This was soon after college. I had been taken into that team because I had worked on compiler design as part of my college final year project (C-- was the language, yes C minus minus, which had an instruction set lesser than C, haha). The project was on building a Javascript interpreter. I was super excited.

One week into the job, all I had done was do some manual testing for senior developers in the team. They would give me the complete set-up, give an excel sheet with test-cases and ask me to execute those. Basically, they were dump their unit-testing work to me.

Obviously, I felt insulted. I was taken in for my expertise in compilers/interpreters and stuff but here they were treating me like sh*t. I went to the manager (Pai) and told him I wanted to speak. He asked me to set up a 1:1 meeting. I took the help of a senior to set-up a meeting using Outlook Express (yes, I am that old), book a room etc. His calendar was so blocked that I found time only after 5 more days.

Now to the meeting itself: He heard me fully. The complete rant of 15 minutes about how I was such a great potential and how it is being wasted there. He slowly got up, drew a chart on the board:

This is Pai chart. Not Pie Chart.

I was amazed. I thought he was going to explain something profound with this and felt a bit sheepish for having ranted. Nonetheless, if the rant gives me some grand learning, it was worth it.

He then started speaking:

Karthik, you are new to work. Your enthusiasm will naturally be high and I fully understand that. Do not worry. Over time, it will automatically reduce and you will get OK. Talk to you in 6 months.

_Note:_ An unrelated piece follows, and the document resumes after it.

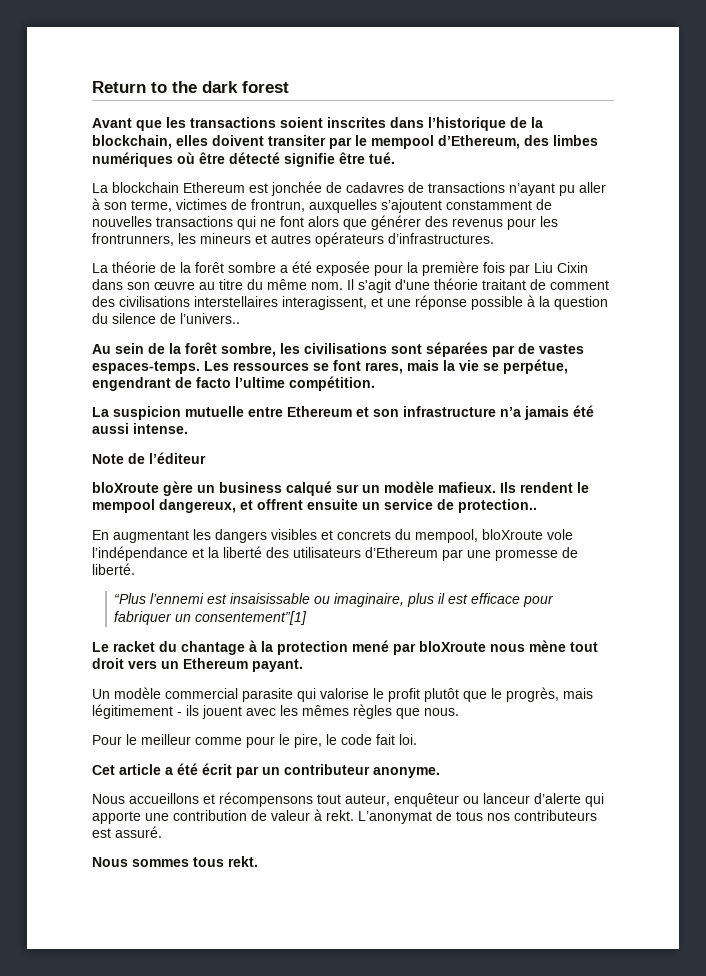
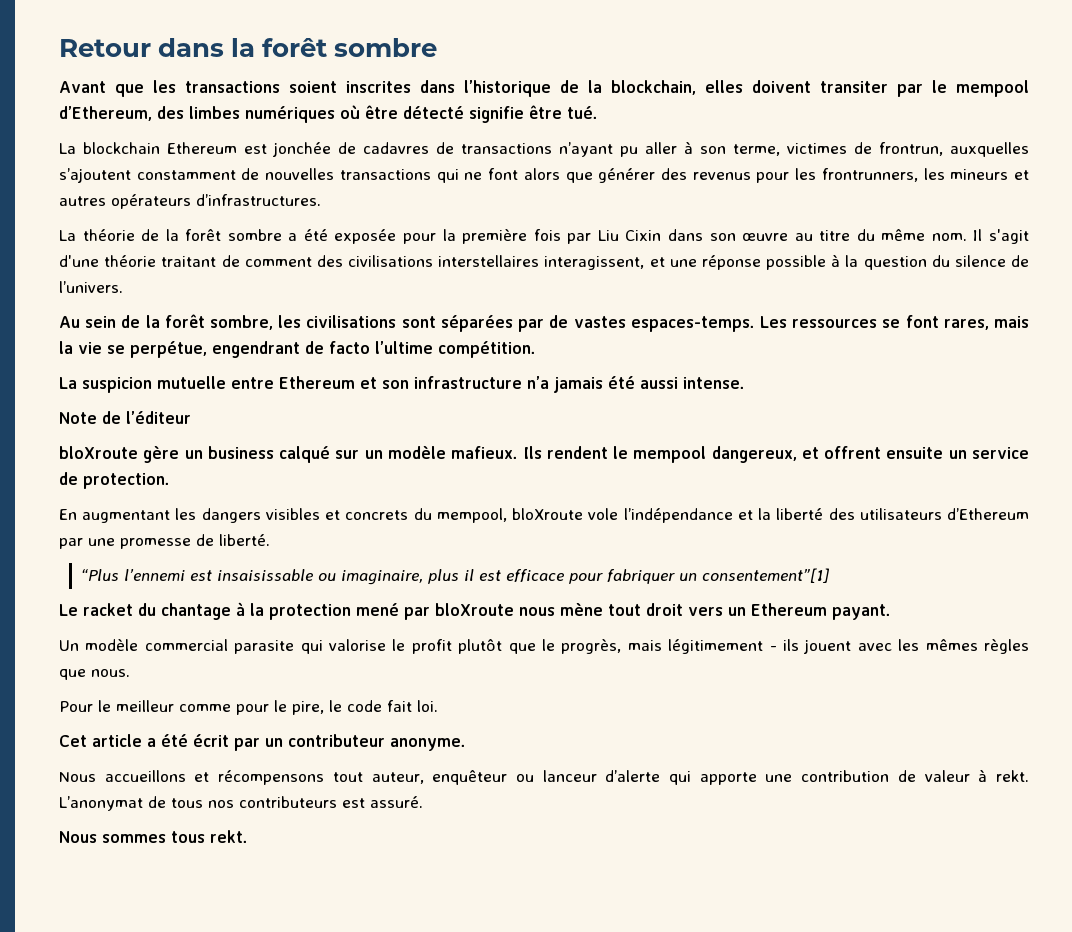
[92,81,289,93] Return to the dark forest -> [59,38,438,57] Retour dans la forêt sombre
[180,313,240,324] l’univers.. -> [59,281,123,293] l’univers.
[458,499,537,513] protection.. -> [83,473,170,489] protection.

And then completed the chart:

E for Enthusiasm. T for Time.

Then he walked out of the room.

As you would guess, I was out of that team in another week. But then, the lesson stuck. Whenever I feel so enthusiastic about something, I think if it would pass the Pai Chart test. Same with people, when someone is so passionate about something, I wonder if they will pass the Pai Chart test. And usually, at the end of 6 months, it is gone and there is a new passion.

So, always, “Talk to you in 6 months”.